The visit gathers special significance not only because India and Russia are “traditional allies”, but because it comes at a time when both countries are facing serious threat from separatist forces. The recent attack by Chechen rebels on a Russian theatre and Moscow’s handling of the hostage crisis will come up for discussion. So would India’s relations with Pakistan and the series of militant strikes, including the one on Jammu’s Raghunath temple.

The two sides will also have a delegation-level discussion, which will be headed by Vajpayee and Putin.

The entire gamut of bilateral ties will be reviewed. The Russian President will address a joint business session of the CII and Ficci and have lunch with captains of Indian business and industry. A banquet will be organised by President A.P.J. Abdul Kalam in honour of the Russian leader.

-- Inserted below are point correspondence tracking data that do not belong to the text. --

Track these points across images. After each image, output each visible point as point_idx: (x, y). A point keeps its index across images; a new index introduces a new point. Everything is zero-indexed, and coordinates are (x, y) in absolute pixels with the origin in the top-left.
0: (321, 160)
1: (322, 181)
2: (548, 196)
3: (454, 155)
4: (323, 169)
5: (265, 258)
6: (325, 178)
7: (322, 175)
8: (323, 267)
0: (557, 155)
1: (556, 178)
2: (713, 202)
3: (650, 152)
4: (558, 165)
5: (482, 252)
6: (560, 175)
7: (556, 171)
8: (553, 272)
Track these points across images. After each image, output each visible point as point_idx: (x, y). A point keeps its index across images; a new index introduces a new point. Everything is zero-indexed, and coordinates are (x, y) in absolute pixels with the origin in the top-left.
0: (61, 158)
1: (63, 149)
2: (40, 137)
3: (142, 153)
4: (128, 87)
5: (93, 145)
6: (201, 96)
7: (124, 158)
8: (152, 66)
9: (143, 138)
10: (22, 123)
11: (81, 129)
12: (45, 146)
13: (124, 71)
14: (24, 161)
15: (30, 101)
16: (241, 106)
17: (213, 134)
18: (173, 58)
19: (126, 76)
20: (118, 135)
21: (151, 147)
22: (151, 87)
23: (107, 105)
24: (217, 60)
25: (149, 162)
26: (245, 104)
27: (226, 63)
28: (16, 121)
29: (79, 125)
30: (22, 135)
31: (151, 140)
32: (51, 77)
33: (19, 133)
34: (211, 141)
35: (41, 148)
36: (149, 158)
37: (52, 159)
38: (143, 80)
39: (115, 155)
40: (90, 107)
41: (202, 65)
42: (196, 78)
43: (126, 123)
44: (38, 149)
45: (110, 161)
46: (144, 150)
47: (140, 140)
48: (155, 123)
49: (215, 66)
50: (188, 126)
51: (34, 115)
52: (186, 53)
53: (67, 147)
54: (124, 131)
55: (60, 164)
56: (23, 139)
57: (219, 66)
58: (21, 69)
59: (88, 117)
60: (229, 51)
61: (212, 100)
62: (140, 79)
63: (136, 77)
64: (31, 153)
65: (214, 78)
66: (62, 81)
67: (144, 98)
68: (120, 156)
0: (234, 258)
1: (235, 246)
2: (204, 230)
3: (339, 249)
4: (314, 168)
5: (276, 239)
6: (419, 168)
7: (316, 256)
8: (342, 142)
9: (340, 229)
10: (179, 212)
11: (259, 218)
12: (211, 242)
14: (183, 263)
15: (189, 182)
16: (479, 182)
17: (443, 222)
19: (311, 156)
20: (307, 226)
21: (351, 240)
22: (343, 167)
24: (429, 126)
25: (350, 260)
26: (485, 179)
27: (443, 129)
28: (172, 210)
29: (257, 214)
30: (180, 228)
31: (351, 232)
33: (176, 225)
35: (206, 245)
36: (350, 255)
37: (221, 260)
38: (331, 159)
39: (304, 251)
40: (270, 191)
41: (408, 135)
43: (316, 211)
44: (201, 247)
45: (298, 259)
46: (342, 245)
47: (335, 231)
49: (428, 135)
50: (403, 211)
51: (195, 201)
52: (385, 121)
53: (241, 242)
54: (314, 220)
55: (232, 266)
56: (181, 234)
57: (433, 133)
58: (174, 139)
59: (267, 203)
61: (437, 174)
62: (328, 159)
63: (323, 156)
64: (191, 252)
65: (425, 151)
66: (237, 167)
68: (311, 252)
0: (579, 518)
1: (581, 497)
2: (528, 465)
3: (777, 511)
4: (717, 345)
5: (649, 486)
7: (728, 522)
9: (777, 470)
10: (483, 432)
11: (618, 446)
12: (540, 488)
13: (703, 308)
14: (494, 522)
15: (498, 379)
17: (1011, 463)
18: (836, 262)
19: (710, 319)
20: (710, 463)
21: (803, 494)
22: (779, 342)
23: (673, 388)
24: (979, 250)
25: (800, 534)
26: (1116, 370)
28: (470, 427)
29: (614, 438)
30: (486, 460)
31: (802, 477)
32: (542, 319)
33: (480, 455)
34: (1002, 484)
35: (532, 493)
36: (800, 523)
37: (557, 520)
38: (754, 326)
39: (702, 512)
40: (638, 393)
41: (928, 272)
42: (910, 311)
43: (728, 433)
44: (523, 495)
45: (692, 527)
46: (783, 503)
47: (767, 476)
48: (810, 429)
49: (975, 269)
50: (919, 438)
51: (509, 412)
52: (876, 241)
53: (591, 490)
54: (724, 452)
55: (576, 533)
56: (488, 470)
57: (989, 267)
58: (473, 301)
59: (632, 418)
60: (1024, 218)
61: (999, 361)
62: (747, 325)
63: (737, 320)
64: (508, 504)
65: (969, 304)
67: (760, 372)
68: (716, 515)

Although Moscow is keen that Delhi warms up to the idea of closer co-operation with Beijing, so far the signs from the Vajpayee government have not been very encouraging. Foreign minister Yashwant Sinha met his Russian and Chinese counterparts, Igor Ivanov and Tang Xinjuan, on the sidelines of the UN General Assembly in New York in September. But apart from a cursory discussion on some international and regional issues, no substantial discussion took place.

India, which has good and strong ties with Russia, is trying to improve its relations with China. The recent boundary talks between the two have progressed well, but India’s reluctance to increase the pace of its interaction with China, especially in a trilateral axis with Russia, stems from the fact that it is not yet confident about its neighbour.

Indications suggest that since there are too many differences at the political level, the focus may be on improving economic and trade co-operation, as this is an area from which India, Russia and China could all benefit.